Well yes, the way your thinking about it is wrong, because advancements in one area can lead to advancements in other areas, and often they do. I mean it's not a guarantee, it doesn't "necessarily" happen that way, but nothing is guaranteed.

But then I've already made that argument, so I'm not sure why I'm bothering to say it again.

[–] pip@slrpnk.net -3 points 3 days ago (1 children)

Dang I guess me and your father would rly vibe then because I feel the same about colonizing Mars

[–] Maeve@kbin.earth 1 points 2 days ago

Me too. And mining the moon.

[–] FoolHen@lemmy.world 7 points 3 days ago (2 children)

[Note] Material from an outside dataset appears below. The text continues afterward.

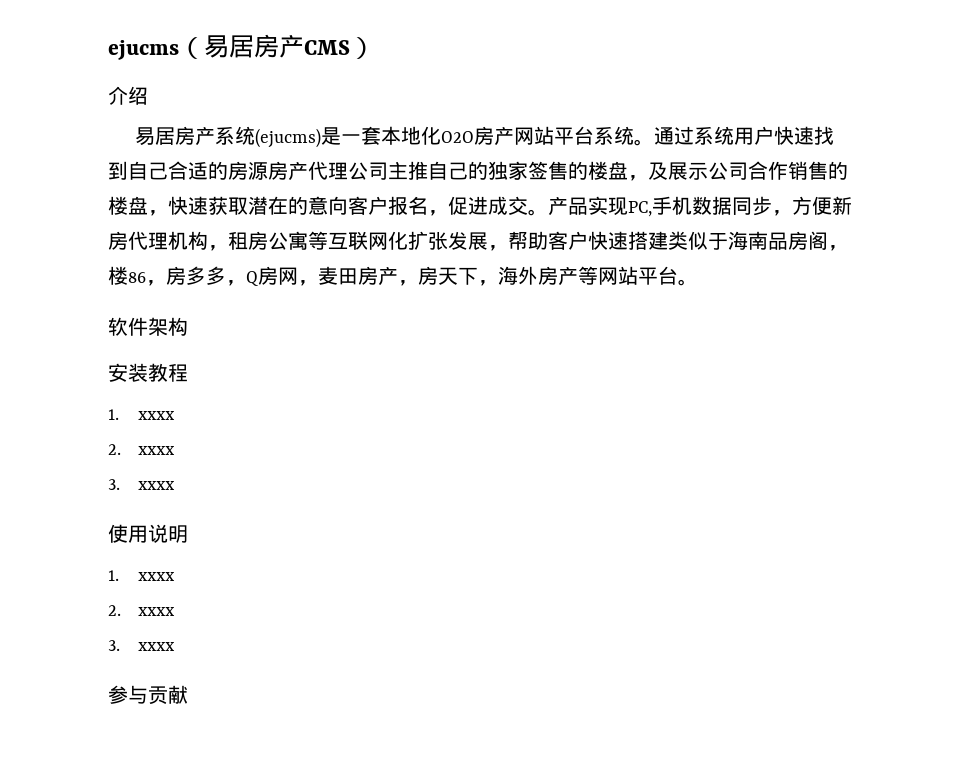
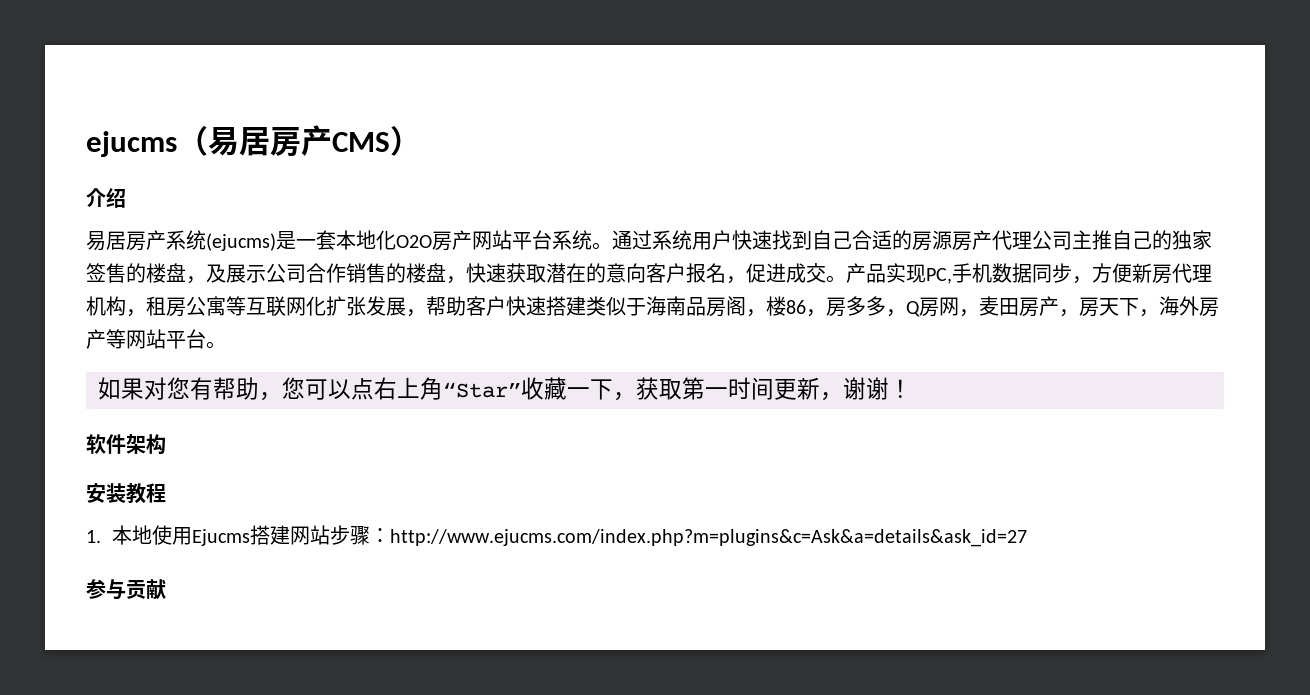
(698, 282) none -> [98,377,912,401] // 如果对您有帮助，您可以点右上角“Star”收藏一下，获取第一时间更新，谢谢！
[137,411,175,420] [108,444,175,455] [108,479,175,490] [108,524,188,543] [108,570,175,581] [108,605,175,616] [108,640,175,651] xxxx // 2. xxxx // 3. xxxx // 使用说明 // 1. xxxx // 2. xxxx // 3. xxxx -> [112,525,1028,547] 本地使用Ejucms搭建网站步骤：http://www.ejucms.com/index.php?m=plugins&c=Ask&a=details&ask_id=27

Not really, we humans killed most big land animals that we found as we expanded our territory, back when we were hunters. This happened in big "islands" like Australia and Madagascar, as well as all the small islands. There, large animals had lived in equilibrium for centuries, and their extinction matches some short time after humans arrived. An exception are the galapago islands, as they were discovered in the 19th century.

[–] Merlin@lemm.ee 1 points 3 days ago

And to recreate the species they’d need hundreds of them from different genetic material. Which means they’ll likely create a single one that will eventually die and costed billions of dollars.

[–] pip@slrpnk.net -1 points 3 days ago

Besides the fact that the hunting hypothesis is that; a hypothesis, there's a lot of other factors as to why it isn't a good idea. Mainly, ohh idk... The fact that they have had no place in nature in over tens of thousands of years? Even if we managed to create an artificial habitat and role in an ecosystem for them, they would be very vulnerable due to megafauna's increased minimum land requirements because of their size and in danger constantly due to climate change.

[–] Dragonstaff@leminal.space 4 points 3 days ago (1 children)

Nobody cares about wooly mammoths. This is a test of gene editing techniques that can eradicate genetic diseases.